#### Exercise brief
Reproduce every entry below word for word, leaving out the pictures.

(Figure understanding tasks)
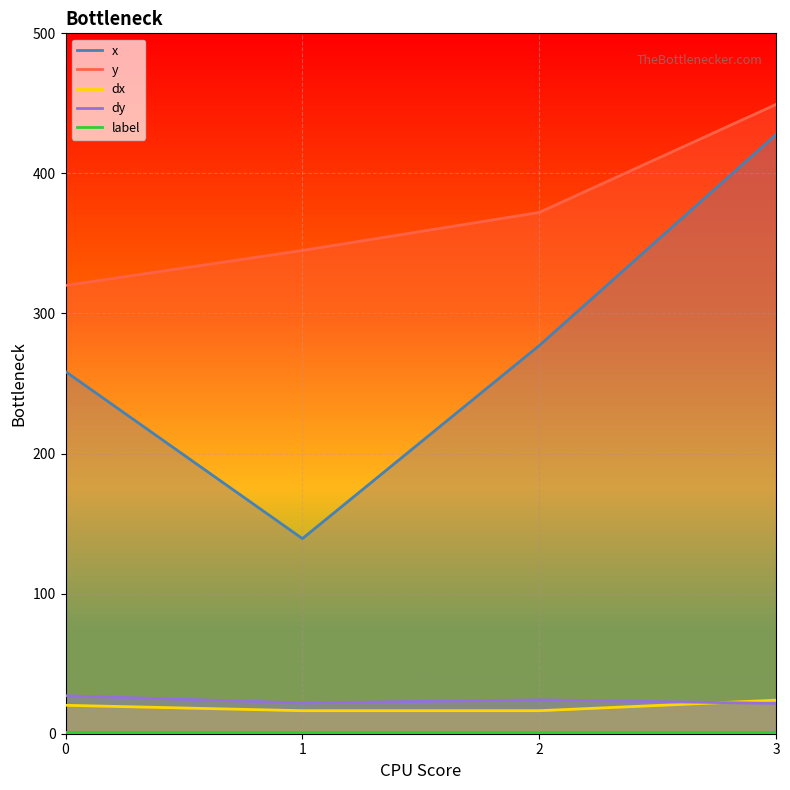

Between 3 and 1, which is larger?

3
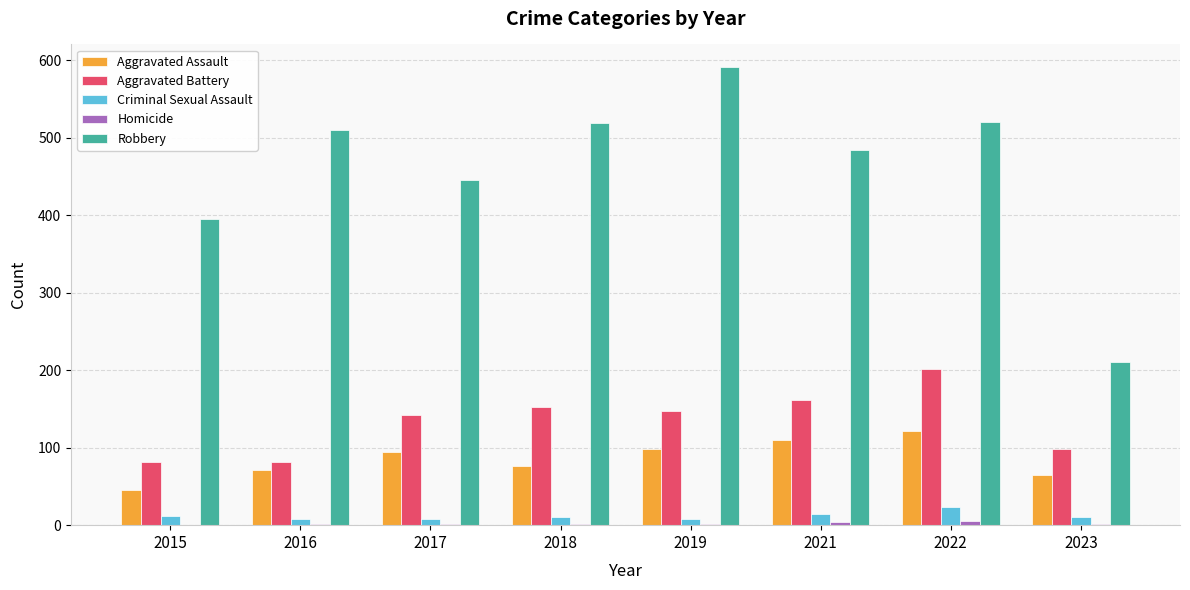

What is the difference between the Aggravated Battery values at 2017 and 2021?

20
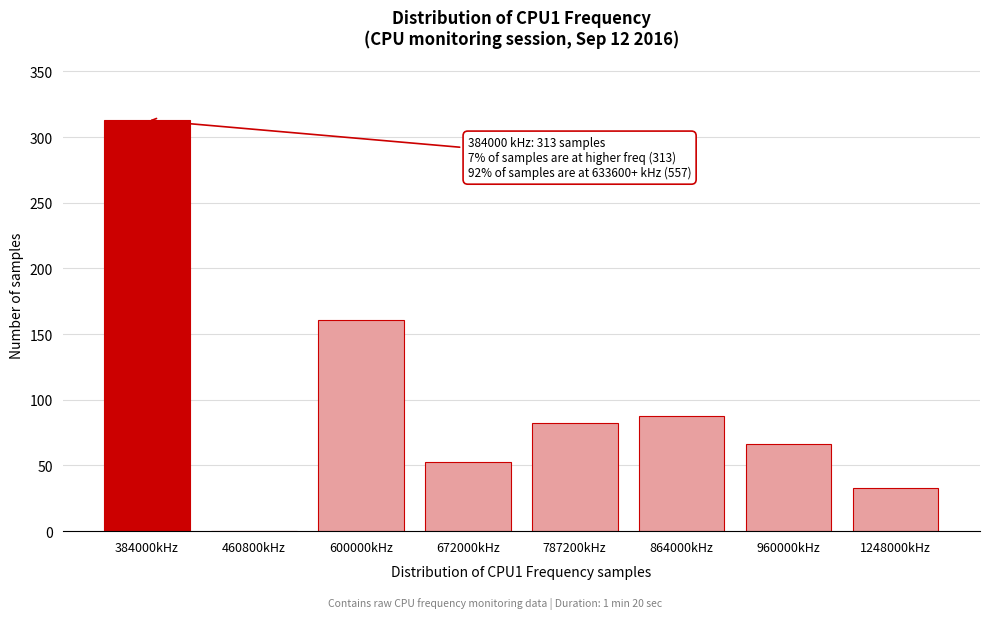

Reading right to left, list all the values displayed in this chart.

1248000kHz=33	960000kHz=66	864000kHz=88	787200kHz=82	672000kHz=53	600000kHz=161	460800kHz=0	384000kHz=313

#### Result of the exercise
Between 3 and 1, which is larger?

3

What is the difference between the Aggravated Battery values at 2017 and 2021?

20

Reading right to left, list all the values displayed in this chart.

1248000kHz=33	960000kHz=66	864000kHz=88	787200kHz=82	672000kHz=53	600000kHz=161	460800kHz=0	384000kHz=313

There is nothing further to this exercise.